A laugh escaped me at his picture.
"You've mixed the meanings. The old-fashioned way was to hate
your job, but let it take it out of you for ten or twelve hours a day
and then heat up the scraps and call them pleasure. Nowadays the law
cuts it down to eight hours of drudgery and sixteen of something
else. But there are a lot of people like you and me who must have our
pleasure first and all the time. And we get paid for it, too."
" How do you suggest cashing in to-day's fun?" he asked
with a little laugh.
"You just suggested it yourself." I had to laugh, too, at
his look of mystification.
"Then I must be getting to be a mighty loose talker. "
"Ideas, man. You never get any ideas when you're not enjoying
yourself-at least any valuable ideas. It wasn't all work that made
Jack a dull boy-it was all drudgery did it. And I refuse to put
drudgery before pleasure, and just now so did you. You said you were
going to wake up your garage with your ideas. Just like Ford, maybe.
You can't tell me that he stopped having pleasure when the whistle
blew; now did he?"
"Not punctual," Brute admitted.
"He put pleasure first. Pleasure paid him. Pleasure always pays,
if it is real."
"What's to tell," asked the boy, "whether you're
experiencin' a real pleasure or just being a slant-domed fan of gaiety?"

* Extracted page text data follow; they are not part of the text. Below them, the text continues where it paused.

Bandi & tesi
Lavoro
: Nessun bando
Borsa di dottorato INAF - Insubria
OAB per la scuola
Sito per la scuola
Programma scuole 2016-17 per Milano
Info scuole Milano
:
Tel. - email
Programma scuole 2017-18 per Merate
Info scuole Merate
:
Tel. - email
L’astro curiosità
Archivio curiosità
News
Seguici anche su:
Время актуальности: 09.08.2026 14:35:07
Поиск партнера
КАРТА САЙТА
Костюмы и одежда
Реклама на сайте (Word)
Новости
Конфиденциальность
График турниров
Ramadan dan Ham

That was a hard drive at my theory. We were both silent for a moment
in the cascade of white light that poured upon the brooding forest. A
short way off, some pines stood shining like candelabra. There seemed
no reason why the path of the future should not be plain, so abundant
was the joy of living. Brute answered his own question:
"I think I get you; it's this way. In your way of living there
won't need to be anybody to do the chores, for there won't be any
chores to do. There 'll be enough people to have everybody doing what
he likes and yet get everything done."
"And better done than now, " I added; "for it will be
done from the heart. That's the only real fun-doing something from
the heart. Call it business, if you like to fool the world. Or call
it just plain pleasure, if you 're bold. You like your grease and
monkey-wrenches, and I like something else; but both of them would be
abominable trades for a third man. And if coming out here in the
wilds didn't do another thing for us but make us certain, it would be
time well spent. But you found your ideas in addition."

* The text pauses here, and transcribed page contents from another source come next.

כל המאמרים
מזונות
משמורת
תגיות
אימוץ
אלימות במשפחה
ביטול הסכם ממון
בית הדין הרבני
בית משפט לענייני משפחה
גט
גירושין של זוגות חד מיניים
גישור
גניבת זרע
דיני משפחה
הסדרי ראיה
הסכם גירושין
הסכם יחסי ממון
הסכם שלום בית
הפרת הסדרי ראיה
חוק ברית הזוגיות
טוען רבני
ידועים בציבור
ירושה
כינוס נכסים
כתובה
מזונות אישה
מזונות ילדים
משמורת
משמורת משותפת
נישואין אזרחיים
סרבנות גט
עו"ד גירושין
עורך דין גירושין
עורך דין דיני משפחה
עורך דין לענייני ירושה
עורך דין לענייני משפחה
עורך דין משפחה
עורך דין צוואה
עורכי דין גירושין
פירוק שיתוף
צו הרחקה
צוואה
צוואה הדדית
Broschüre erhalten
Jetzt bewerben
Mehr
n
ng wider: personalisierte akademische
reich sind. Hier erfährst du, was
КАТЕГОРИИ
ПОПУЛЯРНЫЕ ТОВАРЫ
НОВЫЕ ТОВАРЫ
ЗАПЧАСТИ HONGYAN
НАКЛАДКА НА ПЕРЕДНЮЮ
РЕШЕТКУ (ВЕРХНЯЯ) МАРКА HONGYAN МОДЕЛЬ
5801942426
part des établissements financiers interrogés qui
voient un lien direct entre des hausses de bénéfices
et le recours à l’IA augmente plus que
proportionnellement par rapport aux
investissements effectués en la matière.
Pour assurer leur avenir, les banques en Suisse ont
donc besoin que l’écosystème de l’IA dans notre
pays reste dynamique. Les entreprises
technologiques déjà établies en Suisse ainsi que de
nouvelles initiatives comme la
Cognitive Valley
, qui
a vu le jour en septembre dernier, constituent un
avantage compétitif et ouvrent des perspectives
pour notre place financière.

"And the money-end 'll come? Do you believe that this
pleasure-business will bring in the money as sure as that old system
of drudgery?"
"Ford made his millions out of being happy. If he'd stuck to
business he'd 've still been working for a living."
"But Ford's Ford."
"Well, you're you, with just the same truths holding water as
they did for Ford and all the rest of us in this good old United
States that God and Thomas Jefferson planned out so well. Did they
make you learn the Declaration of Independence in your school?"
"That dope about life, liberty, and the pursuit of
happiness?" Brute lit his pipe again. "It never impressed
us kids much."
"That very dope is the whole thing. That's the American
contribution to this universe. Our American notion of pleasure is to
follow out our bent, and our notion of happiness is having the
liberty to follow out our pleasure."
"Well, there ain't so much happiness lying around, according to
that," said Brute.
"That's true. Because there are mighty few who've read their
Declaration of Independence right. There are a million clerks keeping
ledgers who secretly want to keep cows, a million milliners dreaming
how happy they are going to be when they've chewed off the last
thread, five million unhappy school-teachers who don't know what that
first sentence of the Declaration means."
"Which is-?"
"Healthy life, intelligent liberty, and the pursuit of
happiness-meaning happiness in your pursuit."
I knew that Brute's first puff was the end of the conversation, but
his thoughts were burrowing deep still, and in that vast silence any
talk seemed but trivial embroidery to the largeness of the day. The
mountain seemed brooding over the plain, and the plain led one's
fancy to the sea. But now their impersonal hugeness seemed less
interesting far than the glimpse I had had into the boy's heart
beside me. And, as if in answer to my mood, he stretched and said:
"Seein' big must make you think big. I wonder what we'd have
talked at if we'd been sittin' on the Rockies."